I am trying to follow this tutorial to calculate the positron annihilation momentum distribution spectrum. Preliminary attempts show that the memory requirements for this calculation (specifically the Doppler part) are extremely high and directly related to the number of CPUs used. Even using only the Gamma point, the Doppler calculation starts with a 3-4 GB memory footprint per CPU at a scale of ~100 atoms.

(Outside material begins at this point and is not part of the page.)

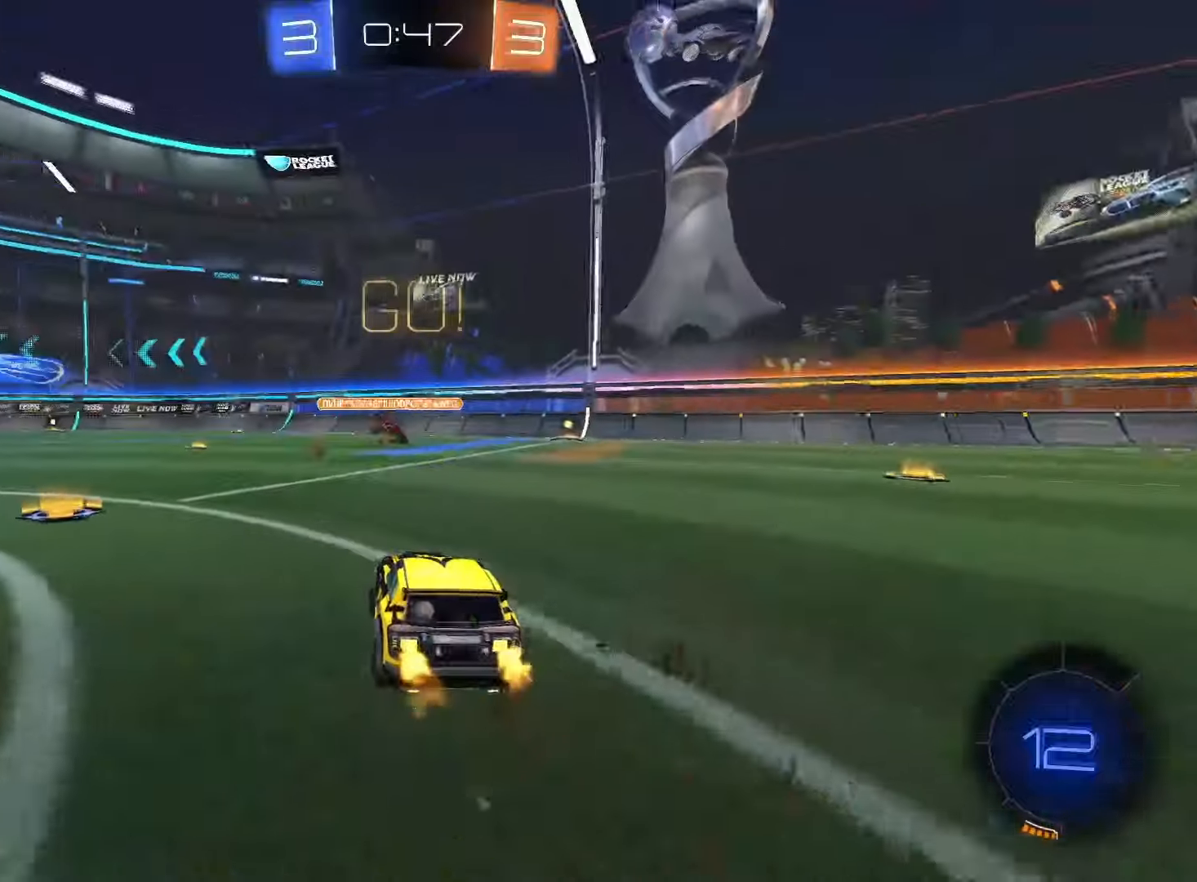
{"dt_ms": 500, "buttons": ["SQUARE", "R2"], "left_stick": "right", "right_stick": "center", "events": [[167, "SQUARE", "up"], [400, "SQUARE", "down"], [400, "left_stick", "center"], [500, "left_stick", "right"]]}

This makes large-scale parallelism almost impossible (a parallel calculation of about 30 CPUs would require more than 100 GB of memory from the node) and only a small number of CPUs can be used.

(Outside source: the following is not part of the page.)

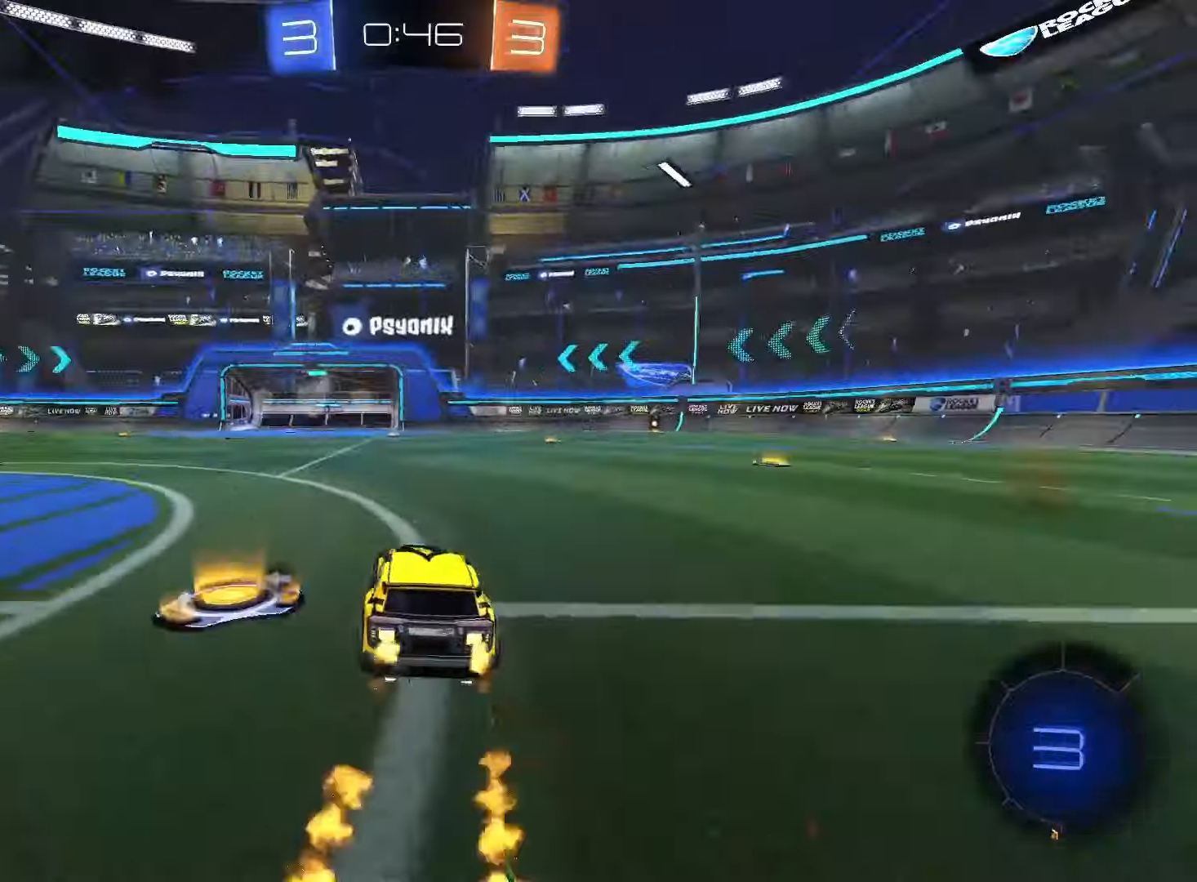
{"dt_ms": 500, "buttons": ["R2"], "left_stick": "up-left", "right_stick": "center", "events": [[433, "CROSS", "down"], [467, "SQUARE", "up"], [467, "left_stick", "up-left"], [500, "CROSS", "up"]]}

What I would like to know is:

Is such a memory requirement normal for positron Doppler calculations?

If this is normal, is it possible to start the Doppler calculation directly by reading the two wave function files (electron and positron) obtained from the previous GS calculation?

Regarding the second point, there is no mention of this usage in the documentation of positron and posdoppler, and it seems that one must perform at least two TC-DFT steps to get the wave functions for electrons and positrons to be able to start the Doppler calculation. However, with a severely limited number of available CPUs, the time consumed by even such two steps of calculations is significant. I think it may be possible to save a lot of time, if I can perform large-scale parallel TC-DFT calculations first to obtain the two wave function files, and then use these files to start the Doppler calculation, using a small number of CPUs that do not run out of memory.

i will try to cover your second question/ second part with a more general answer., although I have no experience with this side of the code.
In Abinit whenever you have chains of datasets, definitely the calculations can be split into independent calculations, this provided that you print in the previous dataset the data required for the next one.

As for the memory requirements, the memory requirements will not scale with the number of nodes but with the amount of data that you will deal with (this at least if you are not using way more processors than necessary and you are in a saturated regime when using parallelism).
For this, I would look into 2 things:

what options for ABINIT parallelism are you using: autoparal or paral_kgb? I would suggest the latter with an emphasis on using npkpt and fully parallelizing over your number of k-points.

how does the calculations scale (SCF step time) with the number of cpus when using either autoparal or paral_kgb?
I hope I understood your question correctly.
Let me know if this helps!
Bogdan

I don’t remember how the memory is distributed exactly in the Doppler calculation, but I would not say that it is impossible for larger scale calculations. I used it in supercells with 100-300 atoms and it was difficult to get it to work, but not impossible. It is normal that the memory requirements are high, Doppler calculations operate on wavefunctions (similar to hybrid functional calculations), but the memory is also distributed when you use parallelism. What architecture are you using, 100GB per node does not seem that large?

It is not possible to calculate Doppler by reading the wavefunction files, the wavefunctions files that you normally get are simply given on the FFT grid and you do not have everything that you need for PAW (all projectors etc.) and Doppler needs full PAW wavefunctions. Doppler calculations are also very time-consuming, so the TC-DFT calculation that comes before is just a fraction of time you would spend anyway and the overall gain from reading wavefunctions would be small.

By the way, is the memory footprint the actual usage or some estimate that it printed? I am not sure that it is more accurate now, but I remember that these estimates written by ABINIT were not very representative of what was actually used (but it has been a few years since I run these calculations and I might be misremembering something).